CARLTON — The Korby family didn't celebrate Christmas last year. They say it'll be hard to find joy during the holiday season ever again.
They spent the holidays last year planning and attending a funeral for John Korby, a 36-year-old father of six who was fatally shot on the Fond du Lac Reservation in Cloquet on Dec. 23.
His killer, 34-year-old Wayne Joseph Bosto, was supposed to be a friend, said the victim's mother, Gail Korby, who is dreading the first full winter and holiday season since her son's death.
"They say we're supposed to live day-by-day," she told a judge Friday, "but these day-by-days have been such a struggle."
About two dozen family members and friends filled one side of the Carlton County courtroom for Bosto's sentencing hearing. A few carried a large fabric banner containing a blown-up photo of Korby through the courthouse halls.
Bosto, who pleaded guilty in July to intentional second-degree murder, received a guideline sentence of 35½ years from 6th Judicial District Judge Robert Macaulay.
The hearing was fairly routine — the prison term was mutually recommended under the plea agreement reached between Bosto and the Carlton County Attorney's Office — but several family members delivered emotional victim-impact statements.
James Korby told the court that his brother loved his six children and his entire family.
"John was a warrior," James Korby said. "He was always trying his best and fighting through his struggles in life the best he could."
Gail Korby said she could never understand or forgive Bosto for his actions. She wondered what could have led him to turn the gun on his friend — adding that his actions destroyed two families.
"For the rest of your family, I'm sorry they have to go through this," she said. "Our families are close. I think about your mom and your dad every day."
Bosto admitted at his plea hearing that he fatally shot John Korby inside a residence at 1787 Wolf Ridge Road in Cloquet just two days before Christmas. He acknowledged that he shot Korby with intent during an argument, but said he couldn't recall what it was about or how many times he fired the weapon.
Police said two other people were in another room at the time and recalled hearing five gunshots. One witness entered the room and reported seeing Bosto standing over Korby with a pistol and firing a round at the victim's head.
Bosto, who had both methamphetamine and marijuana in his system, was arrested a short time later when responding officers found him walking down a nearby road.
Rainna Korby, the oldest of John Korby's six children, said in a letter read aloud to the court that she learned of her father's death while en route to see him at a Duluth hospital after she learned of the shooting.
"I couldn't make it in time," she said. "It was like a really bad dream.
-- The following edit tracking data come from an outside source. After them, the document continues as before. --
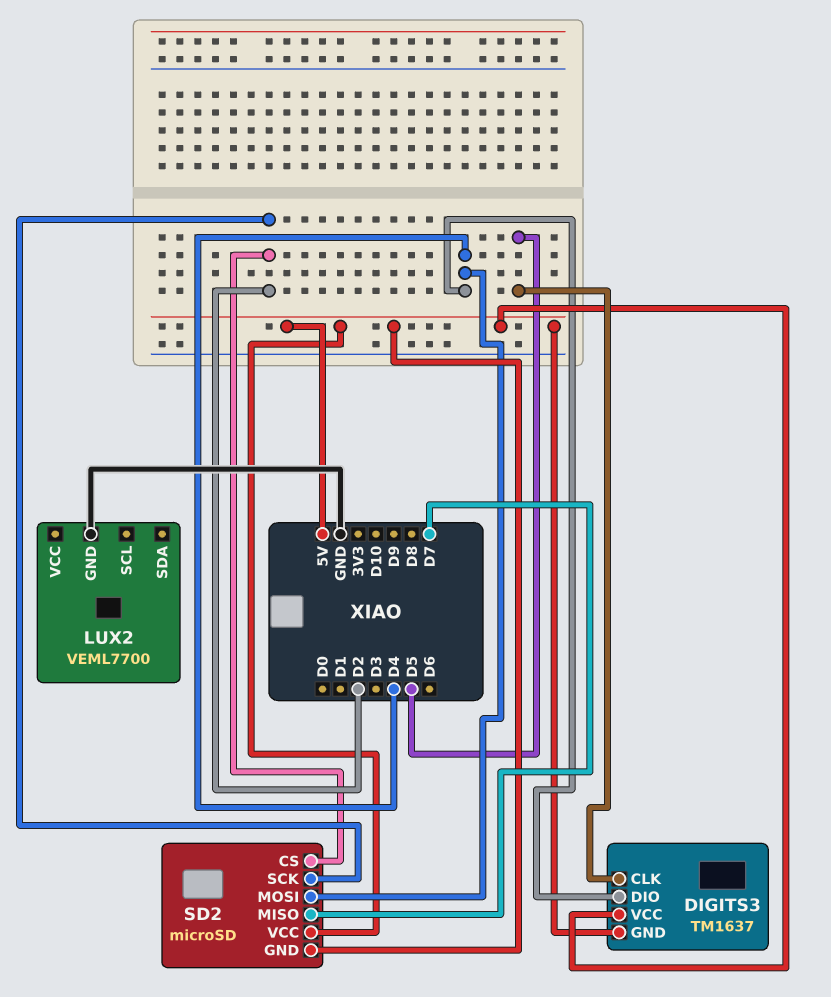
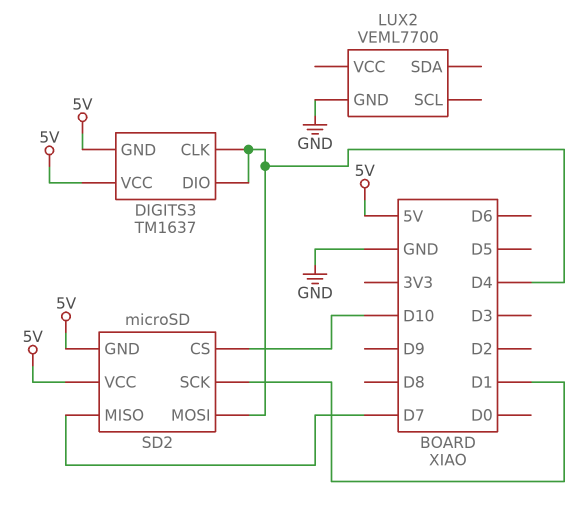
DIGITS3 pin CLK: D5 -> D4
SD2 pin CS: D2 -> D10
SD2 pin SCK: D2 -> D1

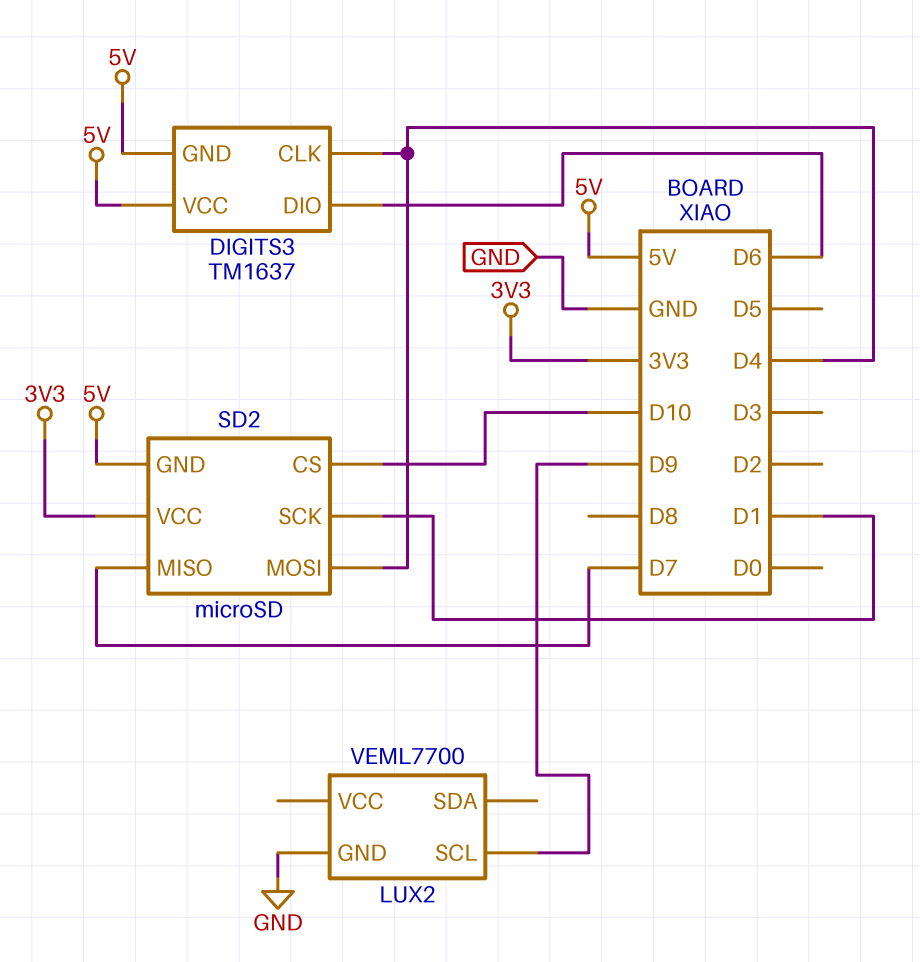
DIGITS3 pin DIO: D4 -> D6
LUX2 pin SCL: none -> D9
SD2 pin VCC: 5V -> 3V3

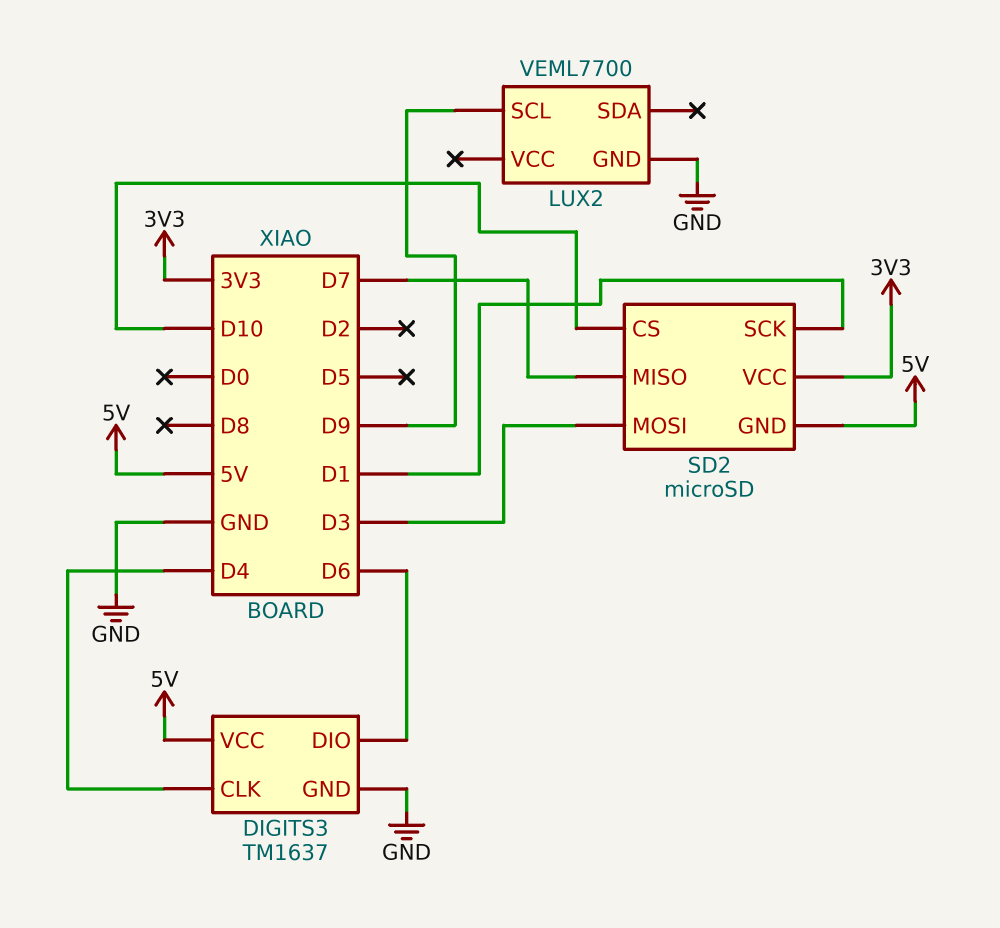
DIGITS3 pin GND: 5V -> GND
SD2 pin MOSI: D4 -> D3

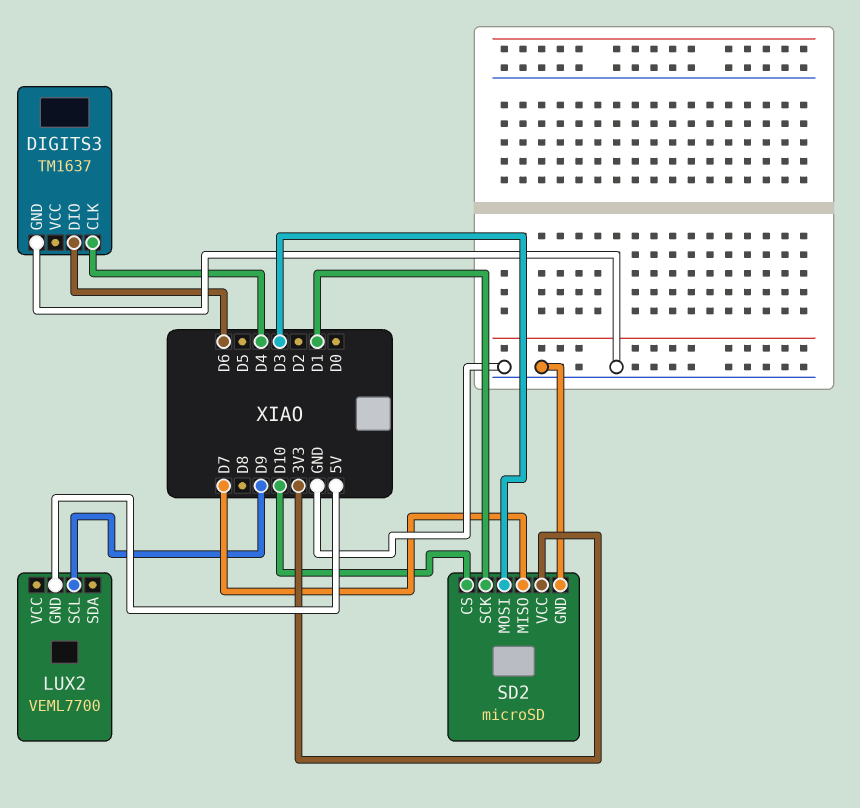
DIGITS3 pin VCC: 5V -> none
LUX2 pin GND: GND -> 5V
SD2 pin GND: 5V -> GND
I couldn't even begin to tell you how I felt."
She said her dad would be proud of her — in the nine months since his death, she graduated high school, moved into her own place and has a baby on the way.
"I can't tell my dad that he was going to be a grandpa," she wrote.
In another letter, 15-year-old Rateah Korby told the court that she and her siblings each have a "piece of them missing."
She said her dad used to send her a text message every day, just to tell her she's beautiful or remind her that he loved her.
"There is never going to be another call, another 'I love you,' another hug," she said in the letter to the court.
Bosto looked straight ahead as the statements were read, displaying no apparent emotion. He declined comment before receiving the sentence.
Macaulay last week denied Bosto's request to withdraw the plea, rejecting his claim that he was under "extreme emotional distress" brought on by the potential of a first-degree murder indictment.
The 426-month sentence is a guideline term for Bosto, who had numerous prior felony convictions. He must serve at least two-thirds of the sentence — nearly 24 years — in prison before he is eligible for supervised release.
Carlton County prosecutor Jeffrey Boucher and defense attorney Kevin Cornwell both simply urged the judge to accept the agreement, noting that nothing would bring Korby back.
"You can see the damage this has caused to the families and to the community," Boucher said. "I'm inspired by their resilience. We're seeing the seeds of healing, but there is no sentence that can fill the holes in their hearts left by Mr. Bosto."